Watch the entire talk here



By Fiona Tan
Year 4, History Major

With special emphasis on the post-1990s context, David Teh’s lecture on Thai contemporary art was an enlightening overview of the history of the development of contemporary Thai art and its tenuous relationship with the nation-state, which has seen the split between the national and post-national artists. Beginning with an anecdote of artists criticizing the younger generation of post-national artists, Teh’s lecture implicitly explains the reasons for the split and what it reflects on the less-than-ideal relationship between state and contemporary art in Thailand.

The phenomenon of post-national contemporary art such as Navinland (2011) displayed at international biennales such as the Venice Biennale has been raised by previous speakers in the Curating Nation series. However, Teh brings us back one Biennale and examines the failure of Gondola al Paradiso Co Ltd, Thailand’s Pavilion at the 53rd Venice Biennale which was pitched as an ironic statement on the exoticization of Thailand, but fell flat as one which floundered both logistically (the cargo did not arrive) and conceptually, with exhausted clichés and a general lack of curatorship. While he did not discuss Navin Rawanchaikul’s reversal of the concept in the following Biennale’s Pavillion, Teh is clearly critical of the State’s (represented here by the Culture Ministry's Office of Contemporary Art and Culture (OCAC)) attempt to co-opt contemporary art to for the nation. Indeed, in his conclusion, Teh reiterates that the State overplayed its role as the producer but underplayed its role as educator.

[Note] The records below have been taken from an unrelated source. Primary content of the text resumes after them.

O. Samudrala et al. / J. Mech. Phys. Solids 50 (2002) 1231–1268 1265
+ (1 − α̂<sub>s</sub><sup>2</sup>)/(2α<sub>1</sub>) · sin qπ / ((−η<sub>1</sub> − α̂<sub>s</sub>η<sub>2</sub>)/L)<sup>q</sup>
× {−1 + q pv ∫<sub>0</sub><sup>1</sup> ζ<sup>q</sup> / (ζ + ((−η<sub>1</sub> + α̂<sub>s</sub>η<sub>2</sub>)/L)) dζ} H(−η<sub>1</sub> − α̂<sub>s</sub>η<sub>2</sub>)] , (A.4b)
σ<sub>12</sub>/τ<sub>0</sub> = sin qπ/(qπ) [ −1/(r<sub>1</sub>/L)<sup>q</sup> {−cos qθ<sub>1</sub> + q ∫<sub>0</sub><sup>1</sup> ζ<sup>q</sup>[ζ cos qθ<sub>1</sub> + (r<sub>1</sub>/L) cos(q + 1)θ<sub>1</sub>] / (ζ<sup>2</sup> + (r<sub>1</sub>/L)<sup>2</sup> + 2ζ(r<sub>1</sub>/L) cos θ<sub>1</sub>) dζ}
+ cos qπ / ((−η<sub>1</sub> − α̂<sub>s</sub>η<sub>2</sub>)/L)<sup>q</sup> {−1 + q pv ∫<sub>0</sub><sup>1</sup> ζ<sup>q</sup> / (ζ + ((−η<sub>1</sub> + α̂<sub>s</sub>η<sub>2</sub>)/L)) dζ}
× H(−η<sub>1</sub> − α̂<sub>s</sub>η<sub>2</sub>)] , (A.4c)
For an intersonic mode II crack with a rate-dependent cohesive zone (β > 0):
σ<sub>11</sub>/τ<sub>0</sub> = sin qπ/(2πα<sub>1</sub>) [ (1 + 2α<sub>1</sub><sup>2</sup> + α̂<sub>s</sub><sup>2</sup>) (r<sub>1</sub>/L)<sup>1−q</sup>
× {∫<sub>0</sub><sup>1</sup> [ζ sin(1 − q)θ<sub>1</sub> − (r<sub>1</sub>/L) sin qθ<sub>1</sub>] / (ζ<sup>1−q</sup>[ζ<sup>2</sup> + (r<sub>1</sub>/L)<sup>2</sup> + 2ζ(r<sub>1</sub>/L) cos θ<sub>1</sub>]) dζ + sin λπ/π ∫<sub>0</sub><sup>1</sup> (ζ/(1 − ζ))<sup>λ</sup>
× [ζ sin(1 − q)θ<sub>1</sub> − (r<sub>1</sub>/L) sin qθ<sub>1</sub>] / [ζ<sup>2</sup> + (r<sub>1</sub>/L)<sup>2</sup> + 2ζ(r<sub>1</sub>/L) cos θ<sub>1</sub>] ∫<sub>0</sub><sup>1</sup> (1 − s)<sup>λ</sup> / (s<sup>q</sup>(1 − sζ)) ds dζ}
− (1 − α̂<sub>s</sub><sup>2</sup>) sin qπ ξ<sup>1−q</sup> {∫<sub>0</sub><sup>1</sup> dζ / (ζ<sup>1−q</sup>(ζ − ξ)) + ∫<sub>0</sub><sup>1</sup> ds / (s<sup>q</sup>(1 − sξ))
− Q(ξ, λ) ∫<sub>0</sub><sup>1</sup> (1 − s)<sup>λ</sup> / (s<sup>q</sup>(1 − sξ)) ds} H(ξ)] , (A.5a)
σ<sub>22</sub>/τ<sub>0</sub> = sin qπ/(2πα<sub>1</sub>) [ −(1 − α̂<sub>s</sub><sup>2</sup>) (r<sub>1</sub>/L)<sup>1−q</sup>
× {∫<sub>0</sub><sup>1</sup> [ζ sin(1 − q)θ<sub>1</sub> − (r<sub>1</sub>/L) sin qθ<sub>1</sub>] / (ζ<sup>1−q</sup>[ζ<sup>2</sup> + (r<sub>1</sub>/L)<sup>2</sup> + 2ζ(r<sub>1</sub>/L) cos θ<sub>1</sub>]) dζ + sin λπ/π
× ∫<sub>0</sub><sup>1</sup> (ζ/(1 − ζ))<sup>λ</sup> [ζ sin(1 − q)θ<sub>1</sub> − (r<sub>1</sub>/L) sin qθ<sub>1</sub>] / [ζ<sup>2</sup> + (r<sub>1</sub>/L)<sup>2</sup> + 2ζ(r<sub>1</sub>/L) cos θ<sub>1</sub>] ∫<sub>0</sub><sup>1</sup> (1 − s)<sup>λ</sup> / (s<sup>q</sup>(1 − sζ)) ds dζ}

However, is the Thai state solely to be blamed for this predicament? As Teh himself pointed out, the ways in which Thai contemporary art has been curated also accentuates this split. For instance, he discusses the differential treatment of Manit Sriwanichpoom’s Waiting for the King and Wit Pimkanchanapong’s apolitical and futuristic installations (including Cloud) at the Asia Pacific Triennial of Contemporary Art held in Brisbane in 2009. While the former, due to its focus on the nation, was relegated to the Mekong section, the latter was placed in public places such as the foyer. The overexposure of the post-national art is thus in stark contrast with the more nichéd art based on nation-specific themes, further emphasizing the disjuncture between these two strands of artists.